[[ Extracted information open ]]
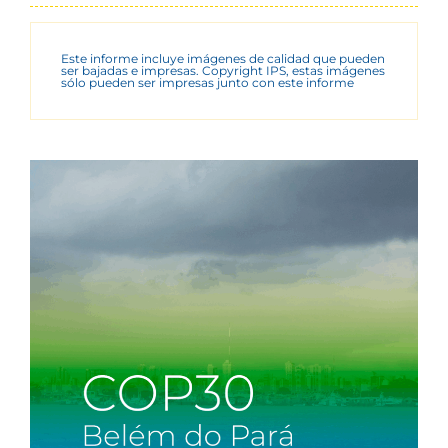
Este informe incluye imágenes de calidad que pueden
ser bajadas e impresas. Copyright IPS, estas imágenes
sólo pueden ser impresas junto con este informe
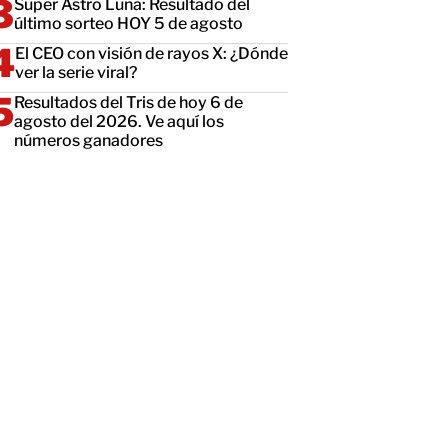
Super Astro Luna: Resultado del
último sorteo HOY 5 de agosto
El CEO con visión de rayos X: ¿Dónde
ver la serie viral?
Resultados del Tris de hoy 6 de
agosto del 2026. Ve aquí los
números ganadores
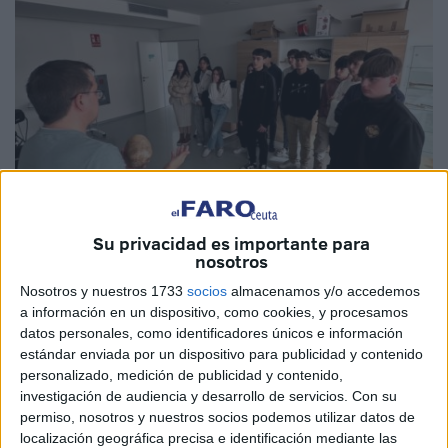
Su privacidad es importante para
nosotros
Imágenes cedidas
Nosotros y nuestros 1733
socios
almacenamos y/o accedemos
a información en un dispositivo, como cookies, y procesamos
datos personales, como identificadores únicos e información
estándar enviada por un dispositivo para publicidad y contenido
Alumnos del IES Siete Colinas
de Ceuta están inmersos
personalizado, medición de publicidad y contenido,
investigación de audiencia y desarrollo de servicios.
Con su
en una experiencia única de aprendizaje. Durante su
permiso, nosotros y nuestros socios podemos utilizar datos de
estancia en Granada los participantes en esta actividad
localización geográfica precisa e identificación mediante las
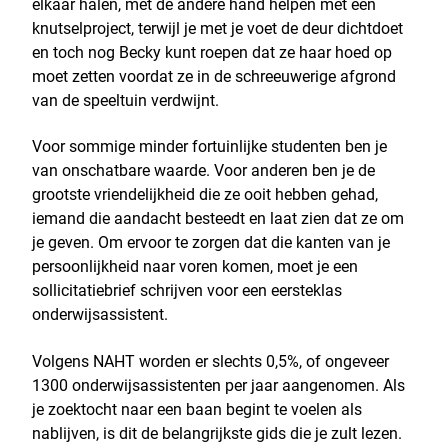
elkaar halen, met de andere hand helpen met een
knutselproject, terwijl je met je voet de deur dichtdoet
en toch nog Becky kunt roepen dat ze haar hoed op
moet zetten voordat ze in de schreeuwerige afgrond
van de speeltuin verdwijnt.
Voor sommige minder fortuinlijke studenten ben je
van onschatbare waarde. Voor anderen ben je de
grootste vriendelijkheid die ze ooit hebben gehad,
iemand die aandacht besteedt en laat zien dat ze om
je geven. Om ervoor te zorgen dat die kanten van je
persoonlijkheid naar voren komen, moet je een
sollicitatiebrief schrijven voor een eersteklas
onderwijsassistent.
Volgens NAHT worden er slechts 0,5%, of ongeveer
1300 onderwijsassistenten per jaar aangenomen. Als
je zoektocht naar een baan begint te voelen als
nablijven, is dit de belangrijkste gids die je zult lezen.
[[ Extracted information closed ]]
• [What to work on]: Word for word, reproduce all of the data, but keep out the pictures.

• [Answer box]:
Este informe incluye imágenes de calidad que pueden
ser bajadas e impresas. Copyright IPS, estas imágenes
sólo pueden ser impresas junto con este informe
Super Astro Luna: Resultado del
último sorteo HOY 5 de agosto
El CEO con visión de rayos X: ¿Dónde
ver la serie viral?
Resultados del Tris de hoy 6 de
agosto del 2026. Ve aquí los
números ganadores
Su privacidad es importante para
nosotros
Imágenes cedidas
Nosotros y nuestros 1733
socios
almacenamos y/o accedemos
a información en un dispositivo, como cookies, y procesamos
datos personales, como identificadores únicos e información
estándar enviada por un dispositivo para publicidad y contenido
Alumnos del IES Siete Colinas
de Ceuta están inmersos
personalizado, medición de publicidad y contenido,
investigación de audiencia y desarrollo de servicios.
Con su
en una experiencia única de aprendizaje. Durante su
permiso, nosotros y nuestros socios podemos utilizar datos de
estancia en Granada los participantes en esta actividad
localización geográfica precisa e identificación mediante las
elkaar halen, met de andere hand helpen met een
knutselproject, terwijl je met je voet de deur dichtdoet
en toch nog Becky kunt roepen dat ze haar hoed op
moet zetten voordat ze in de schreeuwerige afgrond
van de speeltuin verdwijnt.
Voor sommige minder fortuinlijke studenten ben je
van onschatbare waarde. Voor anderen ben je de
grootste vriendelijkheid die ze ooit hebben gehad,
iemand die aandacht besteedt en laat zien dat ze om
je geven. Om ervoor te zorgen dat die kanten van je
persoonlijkheid naar voren komen, moet je een
sollicitatiebrief schrijven voor een eersteklas
onderwijsassistent.
Volgens NAHT worden er slechts 0,5%, of ongeveer
1300 onderwijsassistenten per jaar aangenomen. Als
je zoektocht naar een baan begint te voelen als
nablijven, is dit de belangrijkste gids die je zult lezen.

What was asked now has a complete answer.